LEAVENWORTH, Kan. -- In the 1860s, it was a swampy meadow where black soldiers slept because they were barred from the white barracks. Last night it was to become the site of a monument to those soldiers, a 12-foot bronze statue of a black cavalryman pulling back the reins of his horse.
The Buffalo Soldier Monument at the Army's Fort Leavenworth commemorates a chapter of military history that is at once proud, shameful and unsung: the existence of separate and unequal all-black regiments in the Army, from the end of the Civil War to the integration of the armed forces in 1952.
Established by Congress to help patrol the harsh, uncharted West, the four black regiments -- two infantry and two cavalry -- were the first all-black units commissioned in peacetime.
Gen. Colin L. Powell, chairman of the Joint Chiefs of Staff, was scheduled to address several thousand people at the dedication of the monument last night. It was General Powell, the first black to become the nation's highest-ranking military officer, who set in motion the effort to recognize the black regiments.
Cmdr. Carlton G. Philpot, a Navy historian who teaches at Fort Leavenworth Command and General Staff College and who led the effort to raise $850,000 to pay for the statue, says the buffalo soldiers got that name from the Indians against whom they often fought, probably because of their bravery in battle.
"They changed the face of the military forever," he said. "Despite the worst supplies, the worst of everything, they excelled in everything they did."
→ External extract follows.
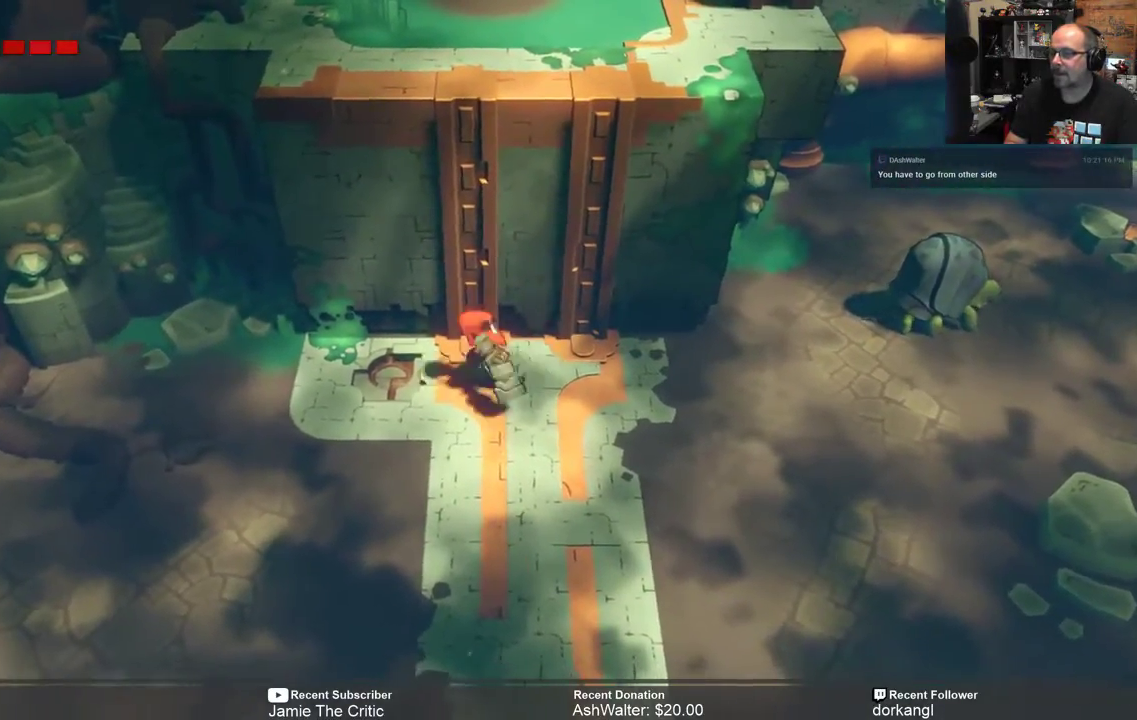
{"buttons": ["R2"], "left_stick": "up", "right_stick": "center", "events": [[33, "left_stick", "up"], [217, "left_stick", "center"], [417, "left_stick", "up"]]}
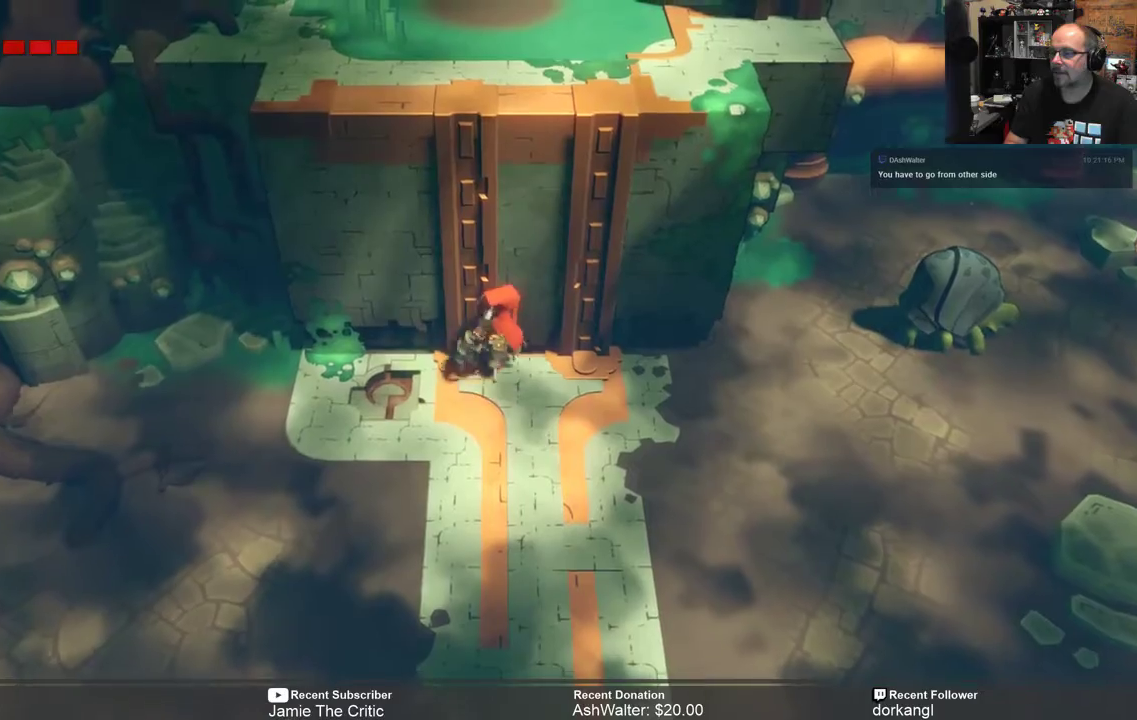
{"buttons": ["R2"], "left_stick": "down", "right_stick": "center", "events": [[283, "left_stick", "center"], [383, "left_stick", "down"]]}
Although they are hardly to be found in the history textbooks and Wild West movies that shape Americans' image of the frontier, it was soldiers like those of the 9th and 10th cavalries who guarded the wagon trains, protected the payrolls and helped build the towns of the West.
"One out of every five soldiers in the West was black," Commander Philpot said. "Above all else, the buffalo soldiers were patriots."
The units fought overseas as well, distinguishing themselves in the Spanish-American War and in World War II.
In 1983, General Powell, who was then the deputy commanding general at Fort Leavenworth, discovered two gravel alleys named for the 9th and 10th cavalries. He urged that some better way be found to commemorate them. After several false starts, Commander Philpot organized the committee to raise money to build a monument. Ground was broken in 1990.
Yesterday's event coincides with a five-day 126th-anniversary celebration that brought together many surviving buffalo soldiers.